Interior design schools with strictly traditional objectives in their design classes are being faced with a new challenge in recent years – students who want to learn more than how to pander to the highest paying clients they can find.
Thanks to a generation of young design students who are coming of age in an era of economic uncertainty and glaring gaps in income levels in the country, forward thinking art and design schools are revamping curricula to accommodate the growing desire to make interior design a more socially conscious profession.
Once upon a time (less than two decades ago), interior designers were thought of as a group of professionals hired primarily to fulfill the needs of the world’s wealthiest consumers. It was a common concept among the general population that only those with enough money to pay top dollar for aesthetically pleasing architecture and interior design needed the services of an interior designer.
Thanks to the help of some heavy-hitting, widely recognized players in the industry however, interior design is now on a path to become part of a growing trend in socially conscious professionals that are beginning to take over architecture and design industries.
A famous example is the Rural Studio Program at Auburn University. Sambo Mockbee started the program in the 90’s and died a decade ago, but his humanitarian ideals are perpetuated at Auburn and other schools of interior design and architecture throughout the country.

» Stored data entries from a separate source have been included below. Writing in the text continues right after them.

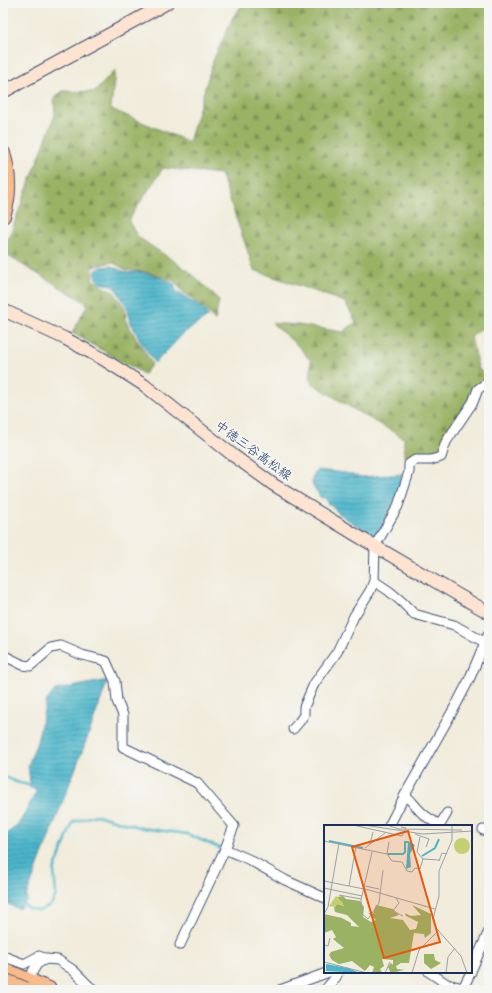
<svg xmlns="http://www.w3.org/2000/svg" width="492" height="993" viewBox="0 0 492 993" font-family="Mynerve,'Klee One',sans-serif">
	<defs>
		<pattern id="forest-firs" width="22" height="20" patternUnits="userSpaceOnUse"><rect width="22" height="20" fill="#99b264"/><path d="M5 1l3.5 6h-7zM16 11l3.5 6h-7z" fill="#7c9156"/></pattern>
		<pattern id="water-rules" width="6" height="5" patternUnits="userSpaceOnUse"><rect width="6" height="5" fill="#4cb6ca"/><path d="M0 2.5h6" fill="none" stroke="#3e94a7"/></pattern>
	</defs>
	<rect width="100%" height="100%" fill="#f6f6f2"/>
	<filter id="ink" filterUnits="userSpaceOnUse"><feTurbulence type="fractalNoise" baseFrequency=".025" numOctaves="2"/><feDisplacementMap in="SourceGraphic" scale="8" xChannelSelector="R" yChannelSelector="G"/><feConvolveMatrix kernelMatrix="1 2 1 2 8 2 1 2 1" color-interpolation-filters="sRGB"/></filter>
	<filter id="wash" filterUnits="userSpaceOnUse"><feTurbulence type="fractalNoise" baseFrequency=".012" numOctaves="4" result="noise"/><feDisplacementMap in="SourceGraphic" scale="16" xChannelSelector="R" yChannelSelector="G"/><feGaussianBlur stdDeviation="0.9" result="paint"/><feColorMatrix in="noise" values="0 0 0 0 0 0 0 0 0 0 0 0 0 0 0 0 0 1.4 0 .05"/><feComposite in="paint" operator="in"/></filter>
	<g filter="url(#wash)">
		<rect width="100%" height="100%" fill="#f1ecdb"/>
		<polygon fill="url(#forest-firs)" stroke="#5a7061" points="244,3 489,3 489,327 482,328 471,337 478,368 489,379 489,395 481,388 433,458 404,457 404,438 358,412 310,382 311,361 298,346 272,323 298,325 343,332 356,322 345,302 254,270 221,174 163,168 133,213 129,222 138,237 190,272 219,300 215,321 209,313 182,291 174,281 146,272 126,270 112,262 93,267 92,279 104,287 113,291 125,308 127,323 152,364 144,374 72,333 88,304 3,253 55,115 54,98 63,91 95,92 115,70 111,109 189,142 213,61 233,17"/>
		<g fill="url(#water-rules)" stroke="#347294">
			<path d="M 111,266 C 116,268 121,271 126,272 C 130,273 134,272 139,272 C 151,274 163,278 174,284 L 176,292 L 181,293 L 191,301 L 200,306 L 209,316 L 185,332 L 155,363 L 142,344 L 131,323 L 128,309 L 117,291 L 111,285 L 104,284 L 98,281 L 95,277 L 96,270 L 102,267 Z"/>
			<path d="M 317,470 L 345,473 L 361,477 L 403,474 C 401,480 400,485 398,490 C 395,503 383,525 375,536 C 357,525 335,515 324,497 L 321,498 C 314,486 307,483 317,470 Z"/>
			<polygon points="108,680 88,736 26,897 28,899 19,909 3,902 3,838 20,822 37,790 29,787 30,782 28,765 37,742 46,702 55,690"/>
		</g>
		<g fill="none" stroke-linecap="round" stroke-linejoin="round">
			<g stroke="#4cb6ca" stroke-width="2.5">
				<polyline points="3,776 16,782 33,786"/>
				<polyline points="21,902 28,908 39,911 51,905 56,895 54,871 73,822 96,815 142,828 187,834 222,849"/>
				<polyline points="434,981 440,985 444,986"/>
			</g>
		</g>
	</g>
	<g filter="url(#ink)">
		<g fill="none" stroke-linecap="round" stroke-linejoin="round">
			<g stroke="#3b4b71" stroke-width="11">
				<g id="street">
					<polyline points="374,581 389,591 401,601 414,614 454,625 484,642"/>
					<polyline points="3,655 23,665 30,666 51,648 61,646 82,655 106,661 115,681 117,701 123,715 123,747 197,783 234,826 225,849 248,859 285,880 325,898"/>
					<polyline points="293,729 299,722 304,715 304,707 314,684 337,652 354,616 370,591 374,581 375,546 398,506 409,472 409,464 415,460 431,460 441,457 446,442 473,402 478,389 484,385 489,385"/>
					<path d="M 405,795 C 411,800 415,806 421,812 C 427,818 433,821 440,825 L 447,813"/>
					<polyline points="389,826 406,793 456,705 469,680 489,633"/>
					<polyline points="483,830 489,831"/>
					<polyline points="180,945 225,849"/>
					<polyline points="3,956 24,964 39,956 46,959"/>
					<polyline points="471,971 489,931"/>
					<polyline points="429,972 447,984 463,988 466,990"/>
					<polyline points="28,984 33,971 37,964 46,959 58,960 73,970 89,986 95,990"/>
					<polyline points="463,988 471,972"/>
					<polyline points="280,990 329,972"/>
					<polyline points="325,990 336,977 338,972"/>
				</g>
			</g>
			<g stroke="#3b4b71" stroke-width="14">
				<g id="secondary">
					<polyline points="3,92 167,3"/>
					<polyline points="3,310 64,338 103,359 144,385 234,456 274,485 356,535 489,613"/>
				</g>
			</g>
			<g stroke="#3b4b71" stroke-width="16">
				<path id="primary" d="M 3,153 C 9,173 10,196 3,216"/>
			</g>
			<g stroke="#3b4b71" stroke-width="18">
				<polyline id="highway" points="3,970 49,990"/>
			</g>
			<use href="#street" stroke="#fff" stroke-width="9"/>
			<use href="#secondary" stroke="#fde4d1" stroke-width="12"/>
			<use href="#primary" stroke="#fabb8c" stroke-width="14"/>
			<use href="#highway" stroke="#fabb8c" stroke-width="16"/>
			<g stroke="#3b4b71" stroke-width="18" stroke-linecap="butt">
				<polyline id="highway-bridge" points="3,981 25,990"/>
			</g>
			<use href="#highway-bridge" stroke="#fabb8c" stroke-width="16"/>
		</g>
	</g>
	<g text-anchor="middle" dominant-baseline="central" stroke-width="3.5" stroke-linejoin="round" paint-order="stroke">
		<g font-size="13" fill="#1b2f5e" stroke="#f6f6f2">
			<text transform="translate(253 451) rotate(36)">中徳三谷高松線</text>
		</g>
	</g>
	<g transform="translate(324 825)">
		<rect width="148" height="148" fill="#f1ecdb"/>
		<path d="M130 21a8 8 0 1 1 16 0a8 8 0 1 1-16 0Z" fill="#c2d072"/>
		<path d="M 19,71 L 22,74 L 36,76 L 40,82 L 39,92 L 47,97 L 52,95 L 44,88 L 49,89 L 52,80 L 69,84 L 75,90 L 66,93 L 79,95 L 86,105 L 92,104 L 94,97 L 82,91 L 81,88 L 87,91 L 97,90 L 88,80 L 107,89 L 107,108 L 101,113 L 100,109 L 90,108 L 85,138 L 77,138 L 72,141 L 73,144 L 80,145 L 67,148 L 64,142 L 67,138 L 69,140 L 69,135 L 58,134 L 60,141 L 56,144 L 58,148 L 48,148 L 50,142 L 46,140 L 41,146 L 28,136 L 15,139 L 8,135 L 5,130 L 7,127 L 20,123 L 9,114 L 12,112 L 8,105 L 0,108 L 0,89 L 18,93 L 27,98 L 27,101 L 35,102 L 23,90 L 11,87 L 10,83 L 13,79 L 20,81 L 13,72 ZM 100,129 L 110,129 L 111,135 L 117,138 L 107,144 L 100,138 Z" fill="#99b264"/>
		<path d="M 12,71 L 19,78 L 19,81 L 13,79 L 10,82 L 5,81 Z" fill="#c2d072"/>
		<path d="M 84,16 L 91,20 L 86,29 L 87,42 L 82,44 ZM 2,139 L 24,143 L 36,148 L 2,146 Z" fill="#4cb6ca"/>
		<path fill="none" stroke="#4cb6ca" stroke-width="2" d="M 5,16 L 39,23M 64,29 L 79,29 L 81,27 L 81,17 L 85,17M 98,31 L 111,23 L 115,14"/>
		<path fill="none" stroke="#9ba0a9" stroke-width="1" d="M 29,0 L 78,11 L 82,3 L 77,2M 40,0 L 99,9 L 148,6M 63,0 L 75,4M 128,0 L 128,15 L 115,46 L 115,71 L 109,94 L 112,103 L 137,131 L 143,148M 74,4 L 138,5M 91,9 L 105,14 L 102,22M 0,16 L 63,29 L 68,36 L 78,37 L 83,46 L 88,47 L 91,43 L 96,44 L 99,34 L 93,27 L 96,12M 46,19 L 49,7M 41,23 L 61,8M 48,27 L 37,75 L 38,89 L 44,94 L 55,78 L 59,45M 63,29 L 65,17M 99,34 L 115,35M 115,36 L 118,28 L 123,29M 0,56 L 45,65 L 111,84M 25,61 L 32,21M 41,61 L 55,64M 0,63 L 38,71M 15,70 L 37,74M 72,73 L 75,78 L 69,86 L 79,91M 0,89 L 4,82 L 15,18M 0,120 L 4,121 L 6,113M 0,137 L 43,148M 61,148 L 66,137M 88,148 L 95,125 L 115,105M 122,148 L 124,132 L 131,123"/>
		<path fill="#e8590c" fill-opacity="0.15" stroke="#e8590c" stroke-width="2" d="M 84,6 L 116,117 L 60,133 L 28,22 Z"/>
		<rect width="148" height="148" fill="none" stroke="#1b2f5e" stroke-width="2"/>
	</g>
	<rect width="492" height="993" fill="none" stroke="#f6f6f2" stroke-width="16"/>
</svg>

With a new generation of students keenly aware of the potential to make a positive impact on society bolstering this concept, these programs are becoming exceedingly popular at interior design schools. And while interior design classes still educate students on the finer things in life when it comes to architectural design, aesthetics, and sustainable systems, the landscape of interior design education is changing to match the industry’s desire to take a more active role in humanitarian efforts.